Pasen
Er is geen vaste datum voor het herdenken van de opstanding van Jezus maar Pasen valt tussen eind maart en eind april.
De uitleg over deze feestdag gebeurd met name naar aanleiding van Lucas 24:1-12.
Zoals vermeld staat in het vorige artikel, gingen de vrouwen heel vroeg naar het graf om Jezus te gaan balsemen. Meestal gebeurde dit op de dag zelf of een dag later, maar dit kon niet omdat de sabbat er tussen zat. De vrouwen waren Maria van Magdala en Maria, (de moeder van Jacobus en Jozef) en mogelijk de vrouw van Klopas, Johanna (de vrouw van Chusas, de rentmeester van Herodes) en Salome (waarschijnlijk de zus van Maria).
Nog aan het bijkomen van alle gebeurtenissen, kwamen ze bij het graf aan. Daar beleefden ze de volgende schok. Volgens Mattheüs 28:2 vond er een grote aardbeving plaats waarna een engel de grafsteen weggerolde van het graf. Jezus lag niet meer in het graf. Dit waren de tekenen van Zijn opstanding, maar de vrouwen zagen dit niet.
De engelen waren in blinkende kleding. Van schrik bogen ze hun gezicht. Ze vroegen hen: “Waarom zoekt u de Levende bij de doden?” en vervolgen met vers 6 en 7 “Hij is hier niet, maar Hij is opgewekt. Herinner u hoe Hij tot u gesproken heeft, toen Hij nog in Galilea was: De Zoon des mensen moet overgeleverd worden in handen van zondige mensen en gekruisigd worden en op de derde dag opstaan.”
Nadat ze dit te horen hadden gekregen van de engelen, keerden ze terug naar de discipelen en medegelovigen. Volgens Mattheüs 28:9,10 krijgen de vrouwen onderweg nog een ontmoeting met Jezus. Ze aanbaden Hem. Hij geeft hun de opdracht om het allemaal aan de discipelen te vertellen. Het lijkt erop dat de Emmaüsgangers daar ook bij waren. Voor dit verhaal verwijs ik naar Lucas 24:13-35.
Ondanks dat Jezus meerdere malen had verteld dat Hij zou opstaan uit de dood, geloofden de discipelen hen niet. Ze vonden het maar onzin. Dit veranderde voor Petrus toen hij naar het graf van Jezus was geweest.
Toen de Emmaüsgangers weer bij de discipelen waren, vertelden ze over hun ontmoeting met Jezus. Terwijl ze nog spraken, stond Jezus zelf in hun midden en zei: “Vrede zij u.”
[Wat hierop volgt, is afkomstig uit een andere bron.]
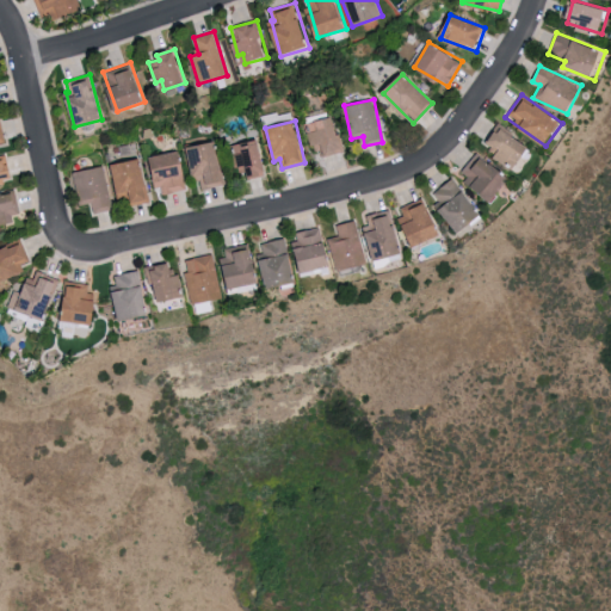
[(485,142),(494,147),(491,153),(517,168),(530,146),(495,124),(485,142)]
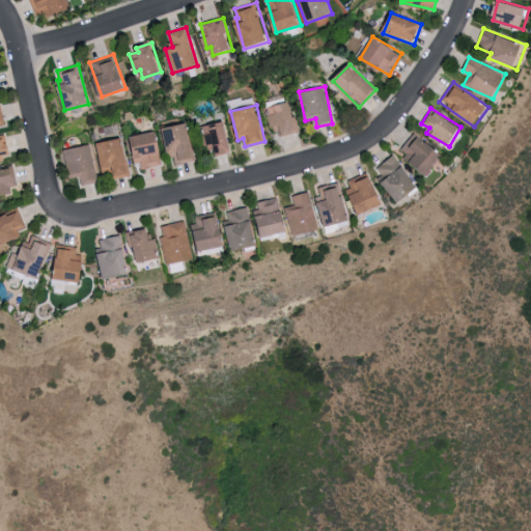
[(203,126),(210,155),(231,150),(225,120),(203,126)]
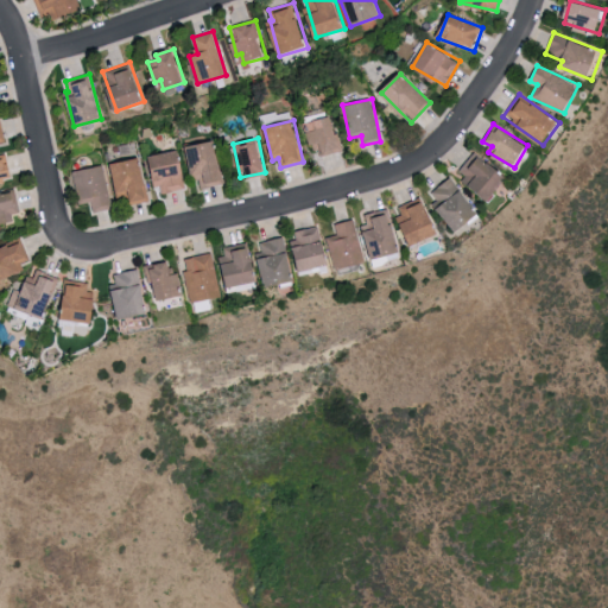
[(225,182),(214,140),(187,147),(197,189),(225,182)]
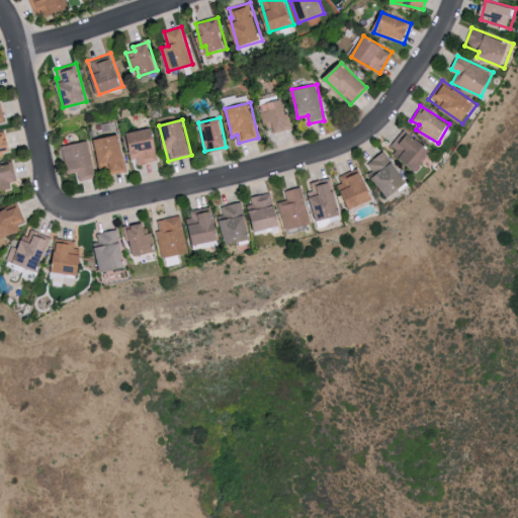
[(159,161),(153,127),(128,133),(135,165),(159,161)]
“En zij werden angstig en zeer bevreesd en dachten dat ze een geest zagen.”, vers 37. Duidelijk is te lezen dat Jezus ze kalmeert in de verzen er na. Hij laat hen Zijn handen en voeten zien.
Jezus bewijst tegenover de aanwezigen dat Hij geen geest is door ze te vragen of ze iets te eten voor Hem hebben, Hiermee bewijst Hij hun ongelijk.
In vers 44 tot en met 49 staat de laatste onderwijzing van Jezus aan Zijn discipelen. Hij herinnert hen aan wat Hij al eerder aan hen heeft vertelt en laat zien wat hiervan allemaal is vervuld. Wat moest worden vervuld omdat dit Gods wil was. Dit is terug te vinden in het huidige Oude Testament. Ze moesten wachten in Jeruzalem. Hij beloofde hen de uitstorting van de Heilige Geest zodat ze gesterkt het evangelie zouden kunnen verkondigen.
Marcus 16:15-18 vult het aan met deze woorden:
“En Hij zei tegen hen: Ga heen in heel de wereld, predik het Evangelie aan alle schepselen.
Wie geloofd zal hebben en gedoopt zal zijn, zal zalig worden, maar wie niet geloofd zal hebben, zal verdoemd worden.
En hen die geloofd zullen hebben, zullen deze tekenen volgen: in Mijn Naam zullen zij demonen uitdrijven; in vreemde talen zullen zij spreken;
slangen zullen zij oppakken; en als zij iets dodelijks zullen drinken, zal het hen beslist niet schaden; op zieken zullen zij de handen leggen en zij zullen gezond worden.”